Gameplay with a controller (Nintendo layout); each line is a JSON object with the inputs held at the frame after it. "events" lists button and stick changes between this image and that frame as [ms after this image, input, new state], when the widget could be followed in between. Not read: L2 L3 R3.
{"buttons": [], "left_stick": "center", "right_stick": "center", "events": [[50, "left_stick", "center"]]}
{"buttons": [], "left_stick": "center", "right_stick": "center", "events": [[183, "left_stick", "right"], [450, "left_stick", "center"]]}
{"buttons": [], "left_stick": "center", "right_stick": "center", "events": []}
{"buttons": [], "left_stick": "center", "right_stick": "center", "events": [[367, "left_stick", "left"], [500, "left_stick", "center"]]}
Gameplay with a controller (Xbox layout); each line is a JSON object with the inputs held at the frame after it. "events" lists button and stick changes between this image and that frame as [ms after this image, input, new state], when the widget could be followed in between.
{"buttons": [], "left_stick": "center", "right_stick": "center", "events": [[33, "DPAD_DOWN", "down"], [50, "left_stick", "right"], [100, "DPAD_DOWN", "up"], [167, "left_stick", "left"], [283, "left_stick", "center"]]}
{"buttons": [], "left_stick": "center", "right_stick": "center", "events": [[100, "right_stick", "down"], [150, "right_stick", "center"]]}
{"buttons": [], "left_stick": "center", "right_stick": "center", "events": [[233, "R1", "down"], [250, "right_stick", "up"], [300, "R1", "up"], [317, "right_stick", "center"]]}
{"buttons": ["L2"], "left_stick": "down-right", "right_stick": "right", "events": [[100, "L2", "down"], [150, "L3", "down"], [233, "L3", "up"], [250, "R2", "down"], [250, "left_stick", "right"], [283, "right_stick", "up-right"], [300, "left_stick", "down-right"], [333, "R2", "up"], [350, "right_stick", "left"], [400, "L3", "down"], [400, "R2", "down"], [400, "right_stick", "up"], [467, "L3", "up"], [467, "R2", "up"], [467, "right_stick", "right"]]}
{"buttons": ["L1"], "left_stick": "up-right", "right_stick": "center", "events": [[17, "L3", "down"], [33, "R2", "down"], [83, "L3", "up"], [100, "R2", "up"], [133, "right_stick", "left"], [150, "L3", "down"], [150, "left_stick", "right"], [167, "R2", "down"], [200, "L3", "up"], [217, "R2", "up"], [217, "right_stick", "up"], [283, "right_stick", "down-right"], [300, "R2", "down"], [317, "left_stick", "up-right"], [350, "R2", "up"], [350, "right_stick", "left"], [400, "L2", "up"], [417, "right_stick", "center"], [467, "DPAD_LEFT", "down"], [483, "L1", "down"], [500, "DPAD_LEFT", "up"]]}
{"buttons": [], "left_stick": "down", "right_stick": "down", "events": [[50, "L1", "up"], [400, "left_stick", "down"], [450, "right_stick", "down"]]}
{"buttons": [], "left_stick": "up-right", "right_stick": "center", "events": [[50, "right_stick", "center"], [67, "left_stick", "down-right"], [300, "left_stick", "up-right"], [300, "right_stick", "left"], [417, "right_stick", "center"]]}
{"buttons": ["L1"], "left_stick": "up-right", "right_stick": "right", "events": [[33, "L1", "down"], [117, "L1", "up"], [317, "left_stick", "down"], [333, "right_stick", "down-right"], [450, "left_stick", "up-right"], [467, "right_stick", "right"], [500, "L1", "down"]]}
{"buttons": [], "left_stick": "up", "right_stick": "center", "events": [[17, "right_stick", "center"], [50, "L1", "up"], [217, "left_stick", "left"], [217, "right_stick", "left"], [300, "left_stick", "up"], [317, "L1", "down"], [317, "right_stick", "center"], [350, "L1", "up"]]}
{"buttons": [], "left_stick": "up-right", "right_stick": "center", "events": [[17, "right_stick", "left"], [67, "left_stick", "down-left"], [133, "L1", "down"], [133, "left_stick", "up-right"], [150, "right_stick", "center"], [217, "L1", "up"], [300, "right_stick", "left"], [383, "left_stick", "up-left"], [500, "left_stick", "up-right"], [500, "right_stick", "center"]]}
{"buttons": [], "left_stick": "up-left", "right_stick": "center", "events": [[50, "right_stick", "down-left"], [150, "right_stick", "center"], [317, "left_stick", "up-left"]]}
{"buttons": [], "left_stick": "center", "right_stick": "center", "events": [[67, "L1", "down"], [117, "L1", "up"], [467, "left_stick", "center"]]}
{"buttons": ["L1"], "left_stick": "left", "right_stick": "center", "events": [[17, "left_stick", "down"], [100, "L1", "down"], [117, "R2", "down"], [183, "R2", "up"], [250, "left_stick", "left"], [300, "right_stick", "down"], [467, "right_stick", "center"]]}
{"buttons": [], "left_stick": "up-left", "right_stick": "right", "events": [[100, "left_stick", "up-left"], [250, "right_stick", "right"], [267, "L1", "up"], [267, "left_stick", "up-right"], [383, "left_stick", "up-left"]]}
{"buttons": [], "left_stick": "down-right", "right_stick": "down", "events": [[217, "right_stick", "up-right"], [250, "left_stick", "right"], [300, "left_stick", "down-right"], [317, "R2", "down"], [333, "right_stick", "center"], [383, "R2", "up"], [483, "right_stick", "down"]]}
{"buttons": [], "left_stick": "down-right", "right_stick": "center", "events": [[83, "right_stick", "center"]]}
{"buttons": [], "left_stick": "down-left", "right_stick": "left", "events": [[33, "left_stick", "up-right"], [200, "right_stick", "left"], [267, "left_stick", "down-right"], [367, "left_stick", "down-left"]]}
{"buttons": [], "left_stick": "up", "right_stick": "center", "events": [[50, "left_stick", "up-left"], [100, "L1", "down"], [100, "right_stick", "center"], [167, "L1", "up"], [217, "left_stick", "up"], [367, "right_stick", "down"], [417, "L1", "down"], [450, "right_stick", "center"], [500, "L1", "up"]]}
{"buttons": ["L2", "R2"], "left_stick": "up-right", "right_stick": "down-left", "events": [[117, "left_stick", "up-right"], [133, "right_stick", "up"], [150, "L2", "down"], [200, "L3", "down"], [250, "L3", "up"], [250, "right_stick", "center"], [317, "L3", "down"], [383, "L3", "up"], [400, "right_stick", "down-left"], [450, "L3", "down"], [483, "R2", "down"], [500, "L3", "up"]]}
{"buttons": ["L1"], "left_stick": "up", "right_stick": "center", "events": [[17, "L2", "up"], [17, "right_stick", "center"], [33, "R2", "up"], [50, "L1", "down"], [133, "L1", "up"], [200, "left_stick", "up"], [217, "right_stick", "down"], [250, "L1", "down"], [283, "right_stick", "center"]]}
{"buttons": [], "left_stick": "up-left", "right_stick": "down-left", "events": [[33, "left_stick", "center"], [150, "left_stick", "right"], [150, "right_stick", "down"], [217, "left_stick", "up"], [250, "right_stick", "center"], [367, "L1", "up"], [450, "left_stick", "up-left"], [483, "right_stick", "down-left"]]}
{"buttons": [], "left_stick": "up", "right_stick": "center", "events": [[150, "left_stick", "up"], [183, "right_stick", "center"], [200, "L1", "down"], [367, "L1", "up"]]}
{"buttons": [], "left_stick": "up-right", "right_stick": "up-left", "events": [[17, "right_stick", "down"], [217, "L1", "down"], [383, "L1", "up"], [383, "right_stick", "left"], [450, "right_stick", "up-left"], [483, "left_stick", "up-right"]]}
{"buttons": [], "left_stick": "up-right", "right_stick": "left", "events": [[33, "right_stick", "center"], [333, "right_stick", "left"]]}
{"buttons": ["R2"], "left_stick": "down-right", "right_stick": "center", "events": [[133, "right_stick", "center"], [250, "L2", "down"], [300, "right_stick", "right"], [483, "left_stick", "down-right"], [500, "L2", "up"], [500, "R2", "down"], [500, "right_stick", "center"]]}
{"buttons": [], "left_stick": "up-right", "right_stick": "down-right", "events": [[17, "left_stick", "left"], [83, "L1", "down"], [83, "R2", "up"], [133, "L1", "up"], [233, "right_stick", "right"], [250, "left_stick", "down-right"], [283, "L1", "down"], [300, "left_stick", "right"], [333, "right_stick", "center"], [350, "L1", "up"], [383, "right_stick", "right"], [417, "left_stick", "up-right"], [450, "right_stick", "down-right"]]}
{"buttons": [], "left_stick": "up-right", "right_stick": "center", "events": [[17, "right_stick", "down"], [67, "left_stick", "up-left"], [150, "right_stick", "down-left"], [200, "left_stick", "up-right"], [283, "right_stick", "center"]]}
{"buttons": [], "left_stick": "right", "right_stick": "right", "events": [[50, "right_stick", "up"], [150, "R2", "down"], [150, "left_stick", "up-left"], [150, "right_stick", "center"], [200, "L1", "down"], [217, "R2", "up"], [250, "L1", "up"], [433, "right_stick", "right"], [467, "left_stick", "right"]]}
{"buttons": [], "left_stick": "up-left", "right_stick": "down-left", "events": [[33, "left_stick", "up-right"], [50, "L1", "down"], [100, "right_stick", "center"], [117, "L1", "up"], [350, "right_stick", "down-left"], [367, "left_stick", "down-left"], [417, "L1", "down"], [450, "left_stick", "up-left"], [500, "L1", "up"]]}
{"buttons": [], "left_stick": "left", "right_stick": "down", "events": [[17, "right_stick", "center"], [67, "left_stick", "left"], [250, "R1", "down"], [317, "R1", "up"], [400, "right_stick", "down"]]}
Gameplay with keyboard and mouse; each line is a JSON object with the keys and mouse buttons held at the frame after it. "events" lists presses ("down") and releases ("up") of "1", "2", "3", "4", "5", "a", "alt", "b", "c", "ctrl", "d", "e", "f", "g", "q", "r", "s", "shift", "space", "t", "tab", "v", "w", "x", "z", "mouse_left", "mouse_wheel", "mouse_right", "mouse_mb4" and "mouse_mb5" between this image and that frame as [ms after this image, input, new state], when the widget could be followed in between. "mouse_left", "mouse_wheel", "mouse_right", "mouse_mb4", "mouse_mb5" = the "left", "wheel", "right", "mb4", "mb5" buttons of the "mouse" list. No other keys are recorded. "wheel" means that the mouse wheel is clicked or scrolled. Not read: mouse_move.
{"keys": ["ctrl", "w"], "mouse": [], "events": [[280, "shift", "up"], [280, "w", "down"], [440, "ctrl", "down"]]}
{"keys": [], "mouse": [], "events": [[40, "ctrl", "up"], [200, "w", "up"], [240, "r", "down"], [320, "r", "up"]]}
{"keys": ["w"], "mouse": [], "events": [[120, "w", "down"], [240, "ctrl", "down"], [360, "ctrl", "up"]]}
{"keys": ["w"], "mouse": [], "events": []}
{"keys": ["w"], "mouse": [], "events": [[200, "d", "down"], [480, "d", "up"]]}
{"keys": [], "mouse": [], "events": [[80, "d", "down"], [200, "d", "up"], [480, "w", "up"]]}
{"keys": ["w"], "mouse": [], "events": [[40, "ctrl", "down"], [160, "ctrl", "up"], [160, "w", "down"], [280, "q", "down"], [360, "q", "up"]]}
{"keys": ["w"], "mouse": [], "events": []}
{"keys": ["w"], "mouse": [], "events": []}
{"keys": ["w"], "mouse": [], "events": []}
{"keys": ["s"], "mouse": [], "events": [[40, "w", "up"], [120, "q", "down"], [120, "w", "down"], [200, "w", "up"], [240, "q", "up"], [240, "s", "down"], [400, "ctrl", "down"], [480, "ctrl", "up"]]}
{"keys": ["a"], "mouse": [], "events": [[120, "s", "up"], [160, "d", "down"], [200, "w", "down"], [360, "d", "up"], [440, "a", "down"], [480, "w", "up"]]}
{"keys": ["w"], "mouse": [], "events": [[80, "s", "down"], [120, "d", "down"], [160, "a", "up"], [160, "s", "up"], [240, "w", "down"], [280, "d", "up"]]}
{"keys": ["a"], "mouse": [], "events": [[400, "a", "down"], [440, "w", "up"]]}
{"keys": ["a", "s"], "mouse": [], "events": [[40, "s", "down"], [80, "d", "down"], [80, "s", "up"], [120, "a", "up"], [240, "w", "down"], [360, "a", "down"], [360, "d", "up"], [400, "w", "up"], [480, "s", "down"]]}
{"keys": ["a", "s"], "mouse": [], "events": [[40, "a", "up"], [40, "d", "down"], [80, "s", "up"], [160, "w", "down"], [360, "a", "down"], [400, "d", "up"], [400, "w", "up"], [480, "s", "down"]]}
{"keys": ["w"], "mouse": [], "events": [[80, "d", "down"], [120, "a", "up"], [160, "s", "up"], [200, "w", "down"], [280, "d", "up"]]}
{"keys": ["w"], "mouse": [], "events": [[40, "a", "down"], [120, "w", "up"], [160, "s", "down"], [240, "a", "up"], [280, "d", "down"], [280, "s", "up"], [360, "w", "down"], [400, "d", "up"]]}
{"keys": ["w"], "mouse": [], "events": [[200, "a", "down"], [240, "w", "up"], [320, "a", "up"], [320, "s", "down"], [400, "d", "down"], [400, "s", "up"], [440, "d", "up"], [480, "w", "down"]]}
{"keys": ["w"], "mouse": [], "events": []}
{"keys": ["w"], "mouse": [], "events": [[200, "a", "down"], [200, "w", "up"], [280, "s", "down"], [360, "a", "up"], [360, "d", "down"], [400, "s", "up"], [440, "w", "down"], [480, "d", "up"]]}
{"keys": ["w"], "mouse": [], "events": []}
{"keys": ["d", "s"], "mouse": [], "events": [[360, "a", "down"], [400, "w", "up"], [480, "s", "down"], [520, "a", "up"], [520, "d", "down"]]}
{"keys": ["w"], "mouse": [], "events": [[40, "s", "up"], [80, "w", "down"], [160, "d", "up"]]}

→ **TASK DESCRIPTION**: Copy nothing beyond the line containing "Gameplay with a controller (Xbox". Transcribe exactly from the first line of the entries down to that line, inclusive.

→ **PROBLEM SOLUTION**:
Gameplay with a controller (Nintendo layout); each line is a JSON object with the inputs held at the frame after it. "events" lists button and stick changes between this image and that frame as [ms after this image, input, new state], when the widget could be followed in between. Not read: L2 L3 R3.
{"buttons": [], "left_stick": "center", "right_stick": "center", "events": [[50, "left_stick", "center"]]}
{"buttons": [], "left_stick": "center", "right_stick": "center", "events": [[183, "left_stick", "right"], [450, "left_stick", "center"]]}
{"buttons": [], "left_stick": "center", "right_stick": "center", "events": []}
{"buttons": [], "left_stick": "center", "right_stick": "center", "events": [[367, "left_stick", "left"], [500, "left_stick", "center"]]}
Gameplay with a controller (Xbox layout); each line is a JSON object with the inputs held at the frame after it. "events" lists button and stick changes between this image and that frame as [ms after this image, input, new state], when the widget could be followed in between.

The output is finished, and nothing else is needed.